Мы приходим, таким образом, к выводу, что мысль не совпадает непосредственно с речевым выражением. Мысль не состоит из отдельных слов — так, как речь. Если я хочу передать мысль, что я видел сегодня, как мальчик в синей блузе и босиком бежал по улице, я не вижу отдельно мальчика, отдельно блузы, отдельно то, что она синяя, отдельно то, что он без башмаков, отдельно то, что он бежит. Я вижу все это вместе в едином акте мысли, но я расчленяю это в речи на отдельные слова. Мысль всегда представляет собой нечто целое, значительно большее по своему протяжению и объему, чем отдельное слово. Оратор часто в течение нескольких минут развивает одну и ту же мысль. Эта мысль содержится в его уме как целое, а отнюдь не возникает постепенно, отдельными единицами, как развивается его речь. То, что в мысли содержится симультанно, то в речи развертывается сукцессивно. Мысль можно было бы сравнить с нависшим облаком, которое проливается дождем слов. Поэтому процесс перехода от мысли к речи представляет собой чрезвычайно сложный процесс расчленения мысли и ее воссоздания в словах. Именно потому, что мысль не совпадает не только со словом, но и со значениями слов, в которых она выражается, путь от мысли к слову лежит через значение. В нашей речи всегда есть задняя мысль, скрытый подтекст. Так как прямой переход от мысли к слову невозможен, а всегда требует прокладывания сложного пути, возникают жалобы на несовершенство слова и ламентации по поводу невыразимости мысли:
Как сердцу высказать себя, Другому как понять тебя…или:
О, если б без слова сказаться душой было можно!Для преодоления этих жалоб возникают попытки плавить слова, создавая новые пути от мысли к слову через новые значения слов. Хлебников сравнивал эту работу с прокладыванием пути из одной долины в другую, говорил о прямом пути из Москвы в Киев не через Нью-Йорк, называл сам себя путейцем языка.

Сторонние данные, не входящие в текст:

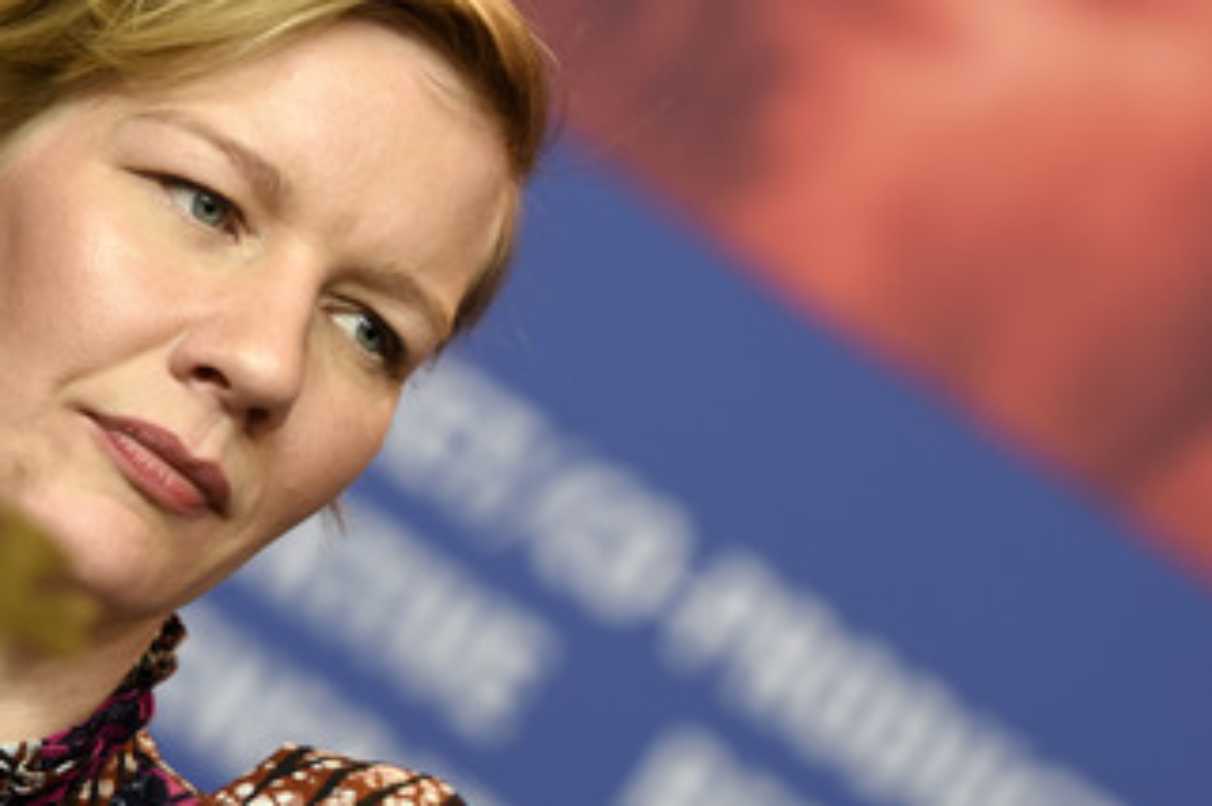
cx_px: 365
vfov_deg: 3.7
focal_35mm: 370
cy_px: 329
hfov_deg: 5.6
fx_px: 12440
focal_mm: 175
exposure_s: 1/320
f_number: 2.8
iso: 640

Опыты учат, что, как мы говорили выше, мысль не выражается в слове, но совершается в нем. Но иногда мысль не совершается в слове, как у героя Успенского. Знал ли он, что хочет подумать? Знал, как знают, что хотят запомнить, хотя запоминание не удается. Начал ли он думать? Начал, как начинают запоминать. Но удалась ли ему мысль как процесс? На этот вопрос надо ответить отрицательно. Мысль не только внешне опосредуется знаками, но и внутренне опосредуется значениями. Все дело в том, что непосредственное общение сознаний невозможно не только физически, но и психологически. Это может быть достигнуто только косвенным, опосредствованным путем. Этот путь заключается во внутреннем опосредствовании мысли сперва значениями, а затем словами. Поэтому мысль никогда не равна прямому значению слов. Значение опосредствует мысль на ее пути к словесному выражению, т.е. путь от мысли к слову есть непрямой, внутренне опосредствованный путь.